Write out the data exactly, please, and omit the pictures.
━━━━━ Material provided
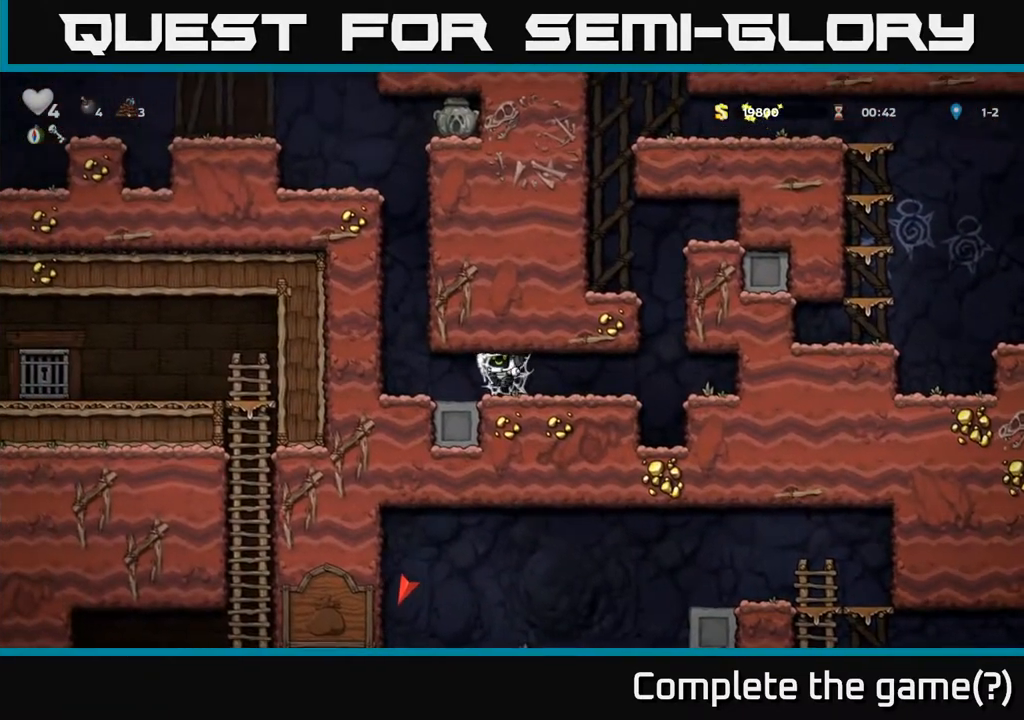
{"buttons": ["DPAD_LEFT"], "left_stick": "center", "right_stick": "center", "events": [[17, "A", "down"], [83, "A", "up"], [150, "A", "down"], [233, "A", "up"]]}
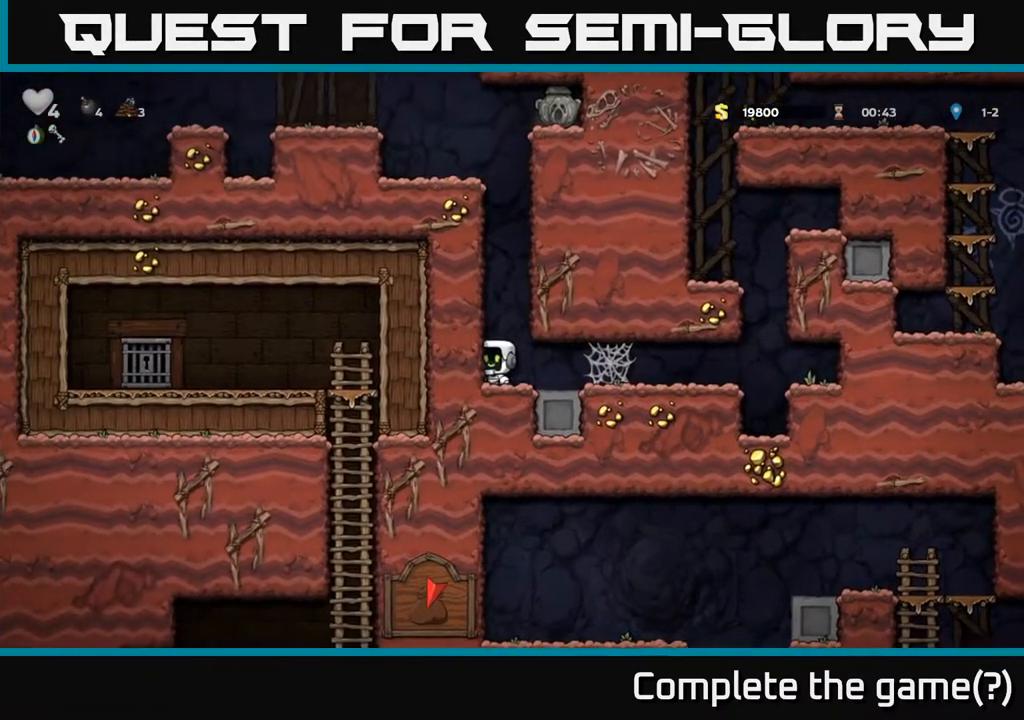
{"buttons": [], "left_stick": "center", "right_stick": "center", "events": [[17, "DPAD_UP", "down"], [33, "DPAD_LEFT", "up"], [33, "R1", "down"], [133, "DPAD_UP", "up"], [133, "R1", "up"]]}
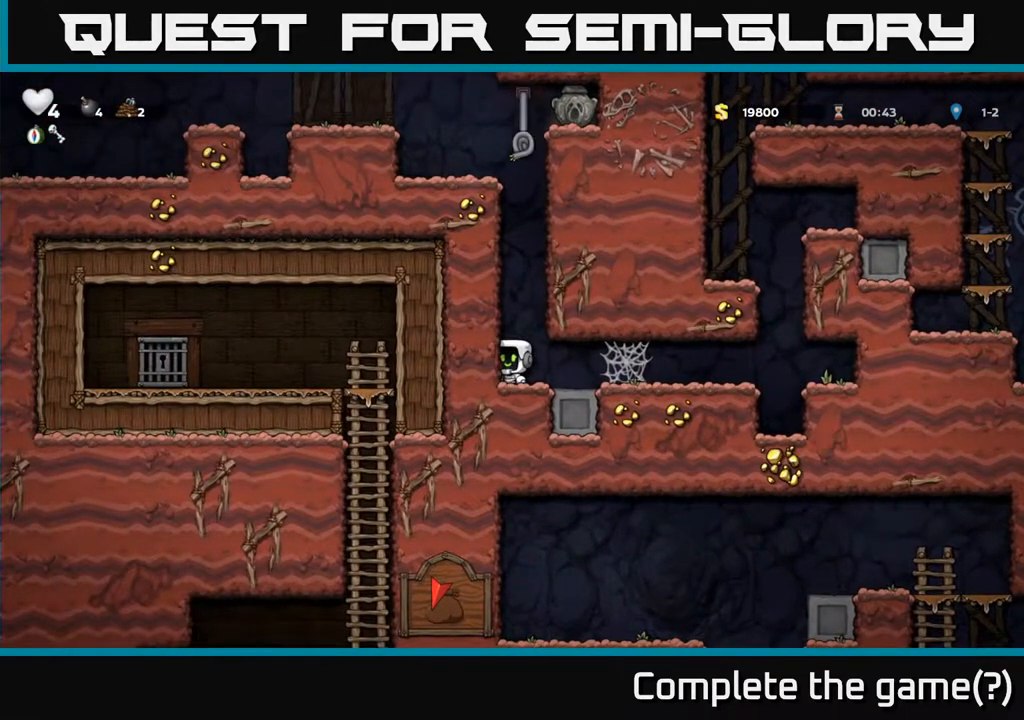
{"buttons": ["A", "DPAD_UP"], "left_stick": "center", "right_stick": "center", "events": [[167, "DPAD_UP", "down"], [200, "A", "down"], [400, "A", "up"], [500, "A", "down"]]}
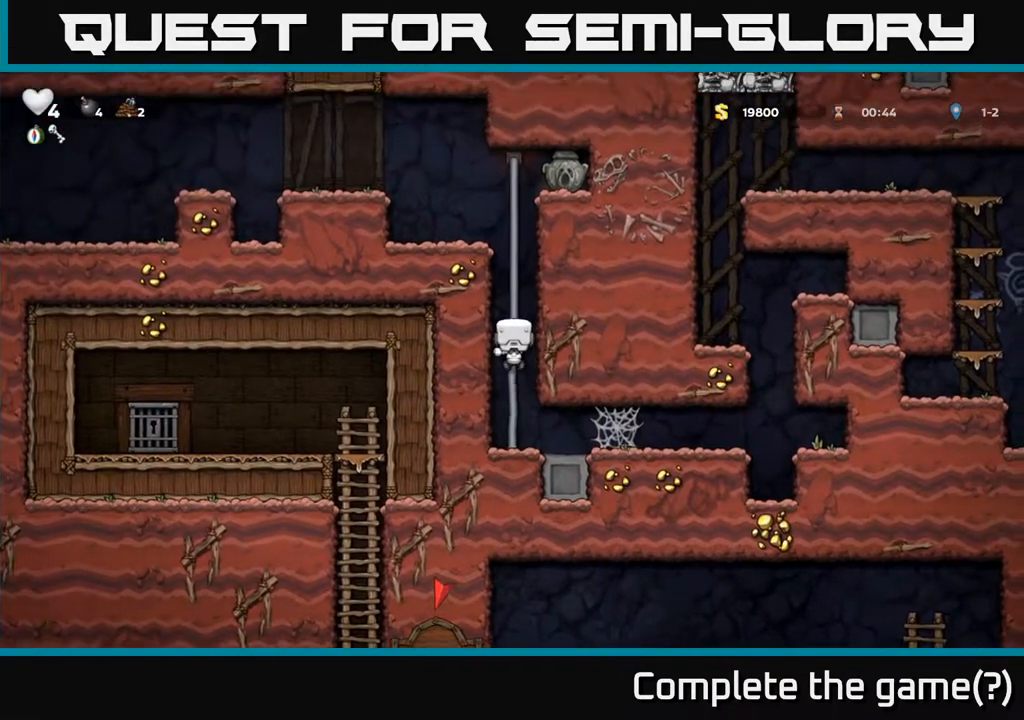
{"buttons": ["A", "DPAD_UP"], "left_stick": "center", "right_stick": "center", "events": [[167, "A", "up"], [483, "A", "down"]]}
━━━━━━━━━━
# Output
{"buttons": ["DPAD_LEFT"], "left_stick": "center", "right_stick": "center", "events": [[17, "A", "down"], [83, "A", "up"], [150, "A", "down"], [233, "A", "up"]]}
{"buttons": [], "left_stick": "center", "right_stick": "center", "events": [[17, "DPAD_UP", "down"], [33, "DPAD_LEFT", "up"], [33, "R1", "down"], [133, "DPAD_UP", "up"], [133, "R1", "up"]]}
{"buttons": ["A", "DPAD_UP"], "left_stick": "center", "right_stick": "center", "events": [[167, "DPAD_UP", "down"], [200, "A", "down"], [400, "A", "up"], [500, "A", "down"]]}
{"buttons": ["A", "DPAD_UP"], "left_stick": "center", "right_stick": "center", "events": [[167, "A", "up"], [483, "A", "down"]]}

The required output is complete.